=== Exercise aim ===
Show every line in the records below that contains the string "esophagus", treating uppercase and lowercase as different.

=== Supplied material ===
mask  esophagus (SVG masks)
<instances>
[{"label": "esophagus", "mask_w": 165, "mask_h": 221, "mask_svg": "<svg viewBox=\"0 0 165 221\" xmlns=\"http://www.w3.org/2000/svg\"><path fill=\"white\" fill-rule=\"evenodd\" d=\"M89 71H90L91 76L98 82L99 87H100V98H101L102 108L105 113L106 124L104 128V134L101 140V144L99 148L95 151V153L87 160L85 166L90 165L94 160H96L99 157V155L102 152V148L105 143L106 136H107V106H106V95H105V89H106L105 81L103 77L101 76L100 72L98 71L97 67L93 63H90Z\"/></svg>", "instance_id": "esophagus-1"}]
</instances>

--

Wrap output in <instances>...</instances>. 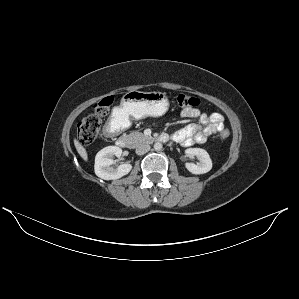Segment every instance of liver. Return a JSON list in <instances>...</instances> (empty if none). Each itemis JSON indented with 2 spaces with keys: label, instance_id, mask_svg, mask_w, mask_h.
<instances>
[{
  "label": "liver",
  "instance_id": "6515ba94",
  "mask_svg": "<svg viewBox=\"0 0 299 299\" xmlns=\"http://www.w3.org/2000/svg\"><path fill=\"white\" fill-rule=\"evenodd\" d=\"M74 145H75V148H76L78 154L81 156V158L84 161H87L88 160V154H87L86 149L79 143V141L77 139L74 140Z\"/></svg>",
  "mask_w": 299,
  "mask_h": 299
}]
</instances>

=== Expected answer ===
mask  esophagus (SVG masks)
[{"label": "esophagus", "mask_w": 165, "mask_h": 221, "mask_svg": "<svg viewBox=\"0 0 165 221\" xmlns=\"http://www.w3.org/2000/svg\"><path fill=\"white\" fill-rule=\"evenodd\" d=\"M89 71H90L91 76L98 82L99 87H100V98H101L102 108L105 113L106 124L104 128V134L101 140V144L99 148L95 151V153L87 160L85 166L90 165L94 160H96L99 157V155L102 152V148L105 143L106 136H107V106H106V95H105V89H106L105 81L103 77L101 76L100 72L98 71L97 67L93 63H90Z\"/></svg>", "instance_id": "esophagus-1"}]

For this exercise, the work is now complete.